PROBLEM: Transcribe the whole listing below without changing a word, but leave out every image.

MATERIAL SHOWN:
%%

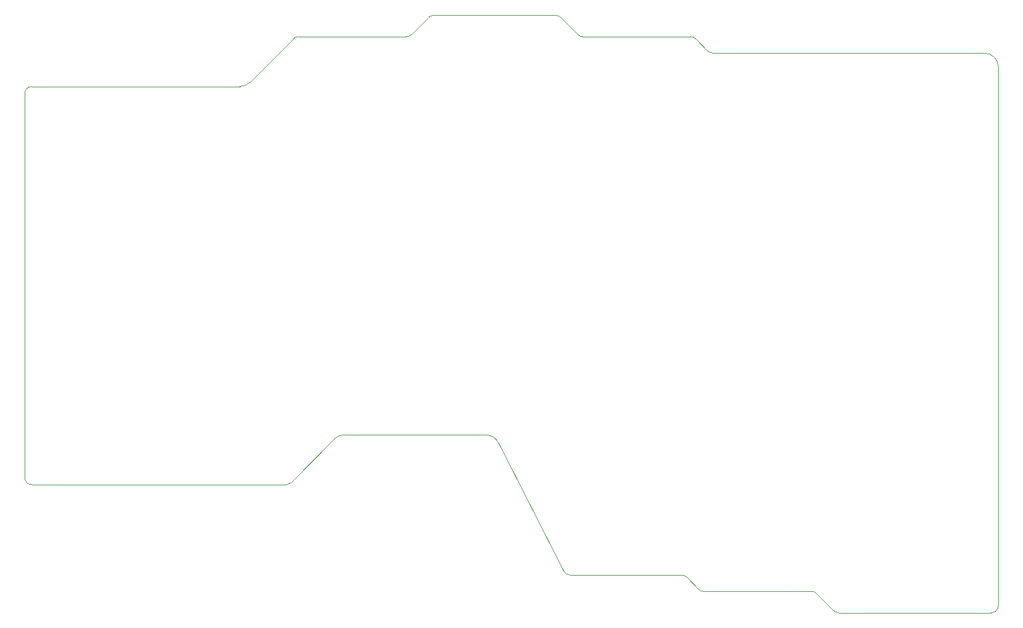
<source format=gm1>
G04 #@! TF.GenerationSoftware,KiCad,Pcbnew,7.0.2*
G04 #@! TF.CreationDate,2023-04-26T23:36:07+03:00*
G04 #@! TF.ProjectId,mriya-bottom-plate,6d726979-612d-4626-9f74-746f6d2d706c,0.9*
G04 #@! TF.SameCoordinates,Original*
G04 #@! TF.FileFunction,Profile,NP*
%FSLAX46Y46*%
G04 Gerber Fmt 4.6, Leading zero omitted, Abs format (unit mm)*
G04 Created by KiCad (PCBNEW 7.0.2) date 2023-04-26 23:36:08*
%MOMM*%
%LPD*%
G01*
G04 APERTURE LIST*
G04 #@! TA.AperFunction,Profile*
%ADD10C,0.100000*%
G04 #@! TD*
G04 APERTURE END LIST*
D10*
X164714214Y-124300000D02*
X186200000Y-124300000D01*
X186200000Y-124300000D02*
G75*
G03*
X187200000Y-123300000I0J1000000D01*
G01*
X143292879Y-119292907D02*
G75*
G03*
X142585786Y-119000000I-707079J-706993D01*
G01*
X146307100Y-45307114D02*
G75*
G03*
X147014214Y-45600000I707100J707114D01*
G01*
X126022151Y-118452637D02*
X116855699Y-100394726D01*
X50200000Y-51300000D02*
X50200000Y-105300000D01*
X95128427Y-99300020D02*
G75*
G03*
X93714215Y-99885787I-27J-1999980D01*
G01*
X145714214Y-121300000D02*
X160885786Y-121300000D01*
X116855692Y-100394730D02*
G75*
G03*
X115072309Y-99300000I-1783392J-905270D01*
G01*
X125592900Y-40592886D02*
G75*
G03*
X124885786Y-40300000I-707100J-707114D01*
G01*
X88007107Y-43592893D02*
X81885786Y-49714214D01*
X51200000Y-50300000D02*
X80471573Y-50300000D01*
X187200000Y-47600000D02*
G75*
G03*
X185200000Y-45600000I-2000000J0D01*
G01*
X126022163Y-118452631D02*
G75*
G03*
X126913846Y-119000000I891637J452531D01*
G01*
X164007100Y-124007114D02*
G75*
G03*
X164714214Y-124300000I707100J707114D01*
G01*
X107714214Y-40300039D02*
G75*
G03*
X107007107Y-40592893I-14J-1000061D01*
G01*
X187200001Y-47800000D02*
G75*
G03*
X187200001Y-47800000I-1J0D01*
G01*
X51200000Y-106300000D02*
X86885786Y-106300000D01*
X144592900Y-43592886D02*
G75*
G03*
X143885786Y-43300000I-707100J-707114D01*
G01*
X88714214Y-43300039D02*
G75*
G03*
X88007107Y-43592893I-14J-1000061D01*
G01*
X103885786Y-43299961D02*
G75*
G03*
X104592893Y-43007107I14J1000061D01*
G01*
X145007107Y-121007107D02*
X143292893Y-119292893D01*
X185200001Y-45600000D02*
G75*
G03*
X185200001Y-45600000I-1J0D01*
G01*
X128714214Y-43300000D02*
X143885786Y-43300000D01*
X51200000Y-50300000D02*
G75*
G03*
X50200000Y-51300000I0J-1000000D01*
G01*
X88714214Y-43300000D02*
X103885786Y-43300000D01*
X128007100Y-43007114D02*
G75*
G03*
X128714214Y-43300000I707100J707114D01*
G01*
X142585786Y-119000000D02*
X126913846Y-119000000D01*
X125592893Y-40592893D02*
X128007107Y-43007107D01*
X145007100Y-121007114D02*
G75*
G03*
X145714214Y-121300000I707100J707114D01*
G01*
X87592893Y-106007107D02*
X93714214Y-99885786D01*
X107714214Y-40300000D02*
X124885786Y-40300000D01*
X187200001Y-47800000D02*
G75*
G03*
X187200001Y-47800000I-1J0D01*
G01*
X50200000Y-105300000D02*
G75*
G03*
X51200000Y-106300000I1000000J0D01*
G01*
X80471573Y-50300022D02*
G75*
G03*
X81885786Y-49714214I-73J2000122D01*
G01*
X161592900Y-121592886D02*
G75*
G03*
X160885786Y-121300000I-707100J-707114D01*
G01*
X144592893Y-43592893D02*
X146307107Y-45307107D01*
X164007107Y-124007107D02*
X161592893Y-121592893D01*
X187200000Y-123300000D02*
X187200000Y-47600000D01*
X107007107Y-40592893D02*
X104592893Y-43007107D01*
X95128427Y-99300000D02*
X115072309Y-99300000D01*
X86885786Y-106299961D02*
G75*
G03*
X87592893Y-106007107I14J1000061D01*
G01*
X147014214Y-45600000D02*
X185200000Y-45600000D01*
M02*

</source>
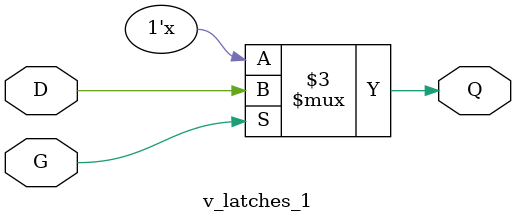
<source format=v>
module v_latches_1 (G, D, Q);
    input G, D;
    output Q;
    reg Q;
    
    always @(G or D)
    begin
        if (G)
            Q = D;
    end
endmodule

</source>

%%

ANSWER TO THIS EXERCISE:
<source format=gm1>
G04 #@! TF.GenerationSoftware,KiCad,Pcbnew,7.0.2*
G04 #@! TF.CreationDate,2023-04-26T23:36:07+03:00*
G04 #@! TF.ProjectId,mriya-bottom-plate,6d726979-612d-4626-9f74-746f6d2d706c,0.9*
G04 #@! TF.SameCoordinates,Original*
G04 #@! TF.FileFunction,Profile,NP*
%FSLAX46Y46*%
G04 Gerber Fmt 4.6, Leading zero omitted, Abs format (unit mm)*
G04 Created by KiCad (PCBNEW 7.0.2) date 2023-04-26 23:36:08*
%MOMM*%
%LPD*%
G01*
G04 APERTURE LIST*
G04 #@! TA.AperFunction,Profile*
%ADD10C,0.100000*%
G04 #@! TD*
G04 APERTURE END LIST*
D10*
X164714214Y-124300000D02*
X186200000Y-124300000D01*
X186200000Y-124300000D02*
G75*
G03*
X187200000Y-123300000I0J1000000D01*
G01*
X143292879Y-119292907D02*
G75*
G03*
X142585786Y-119000000I-707079J-706993D01*
G01*
X146307100Y-45307114D02*
G75*
G03*
X147014214Y-45600000I707100J707114D01*
G01*
X126022151Y-118452637D02*
X116855699Y-100394726D01*
X50200000Y-51300000D02*
X50200000Y-105300000D01*
X95128427Y-99300020D02*
G75*
G03*
X93714215Y-99885787I-27J-1999980D01*
G01*
X145714214Y-121300000D02*
X160885786Y-121300000D01*
X116855692Y-100394730D02*
G75*
G03*
X115072309Y-99300000I-1783392J-905270D01*
G01*
X125592900Y-40592886D02*
G75*
G03*
X124885786Y-40300000I-707100J-707114D01*
G01*
X88007107Y-43592893D02*
X81885786Y-49714214D01*
X51200000Y-50300000D02*
X80471573Y-50300000D01*
X187200000Y-47600000D02*
G75*
G03*
X185200000Y-45600000I-2000000J0D01*
G01*
X126022163Y-118452631D02*
G75*
G03*
X126913846Y-119000000I891637J452531D01*
G01*
X164007100Y-124007114D02*
G75*
G03*
X164714214Y-124300000I707100J707114D01*
G01*
X107714214Y-40300039D02*
G75*
G03*
X107007107Y-40592893I-14J-1000061D01*
G01*
X187200001Y-47800000D02*
G75*
G03*
X187200001Y-47800000I-1J0D01*
G01*
X51200000Y-106300000D02*
X86885786Y-106300000D01*
X144592900Y-43592886D02*
G75*
G03*
X143885786Y-43300000I-707100J-707114D01*
G01*
X88714214Y-43300039D02*
G75*
G03*
X88007107Y-43592893I-14J-1000061D01*
G01*
X103885786Y-43299961D02*
G75*
G03*
X104592893Y-43007107I14J1000061D01*
G01*
X145007107Y-121007107D02*
X143292893Y-119292893D01*
X185200001Y-45600000D02*
G75*
G03*
X185200001Y-45600000I-1J0D01*
G01*
X128714214Y-43300000D02*
X143885786Y-43300000D01*
X51200000Y-50300000D02*
G75*
G03*
X50200000Y-51300000I0J-1000000D01*
G01*
X88714214Y-43300000D02*
X103885786Y-43300000D01*
X128007100Y-43007114D02*
G75*
G03*
X128714214Y-43300000I707100J707114D01*
G01*
X142585786Y-119000000D02*
X126913846Y-119000000D01*
X125592893Y-40592893D02*
X128007107Y-43007107D01*
X145007100Y-121007114D02*
G75*
G03*
X145714214Y-121300000I707100J707114D01*
G01*
X87592893Y-106007107D02*
X93714214Y-99885786D01*
X107714214Y-40300000D02*
X124885786Y-40300000D01*
X187200001Y-47800000D02*
G75*
G03*
X187200001Y-47800000I-1J0D01*
G01*
X50200000Y-105300000D02*
G75*
G03*
X51200000Y-106300000I1000000J0D01*
G01*
X80471573Y-50300022D02*
G75*
G03*
X81885786Y-49714214I-73J2000122D01*
G01*
X161592900Y-121592886D02*
G75*
G03*
X160885786Y-121300000I-707100J-707114D01*
G01*
X144592893Y-43592893D02*
X146307107Y-45307107D01*
X164007107Y-124007107D02*
X161592893Y-121592893D01*
X187200000Y-123300000D02*
X187200000Y-47600000D01*
X107007107Y-40592893D02*
X104592893Y-43007107D01*
X95128427Y-99300000D02*
X115072309Y-99300000D01*
X86885786Y-106299961D02*
G75*
G03*
X87592893Y-106007107I14J1000061D01*
G01*
X147014214Y-45600000D02*
X185200000Y-45600000D01*
M02*

</source>
<source format=v>
module v_latches_1 (G, D, Q);
    input G, D;
    output Q;
    reg Q;
    
    always @(G or D)
    begin
        if (G)
            Q = D;
    end
endmodule

</source>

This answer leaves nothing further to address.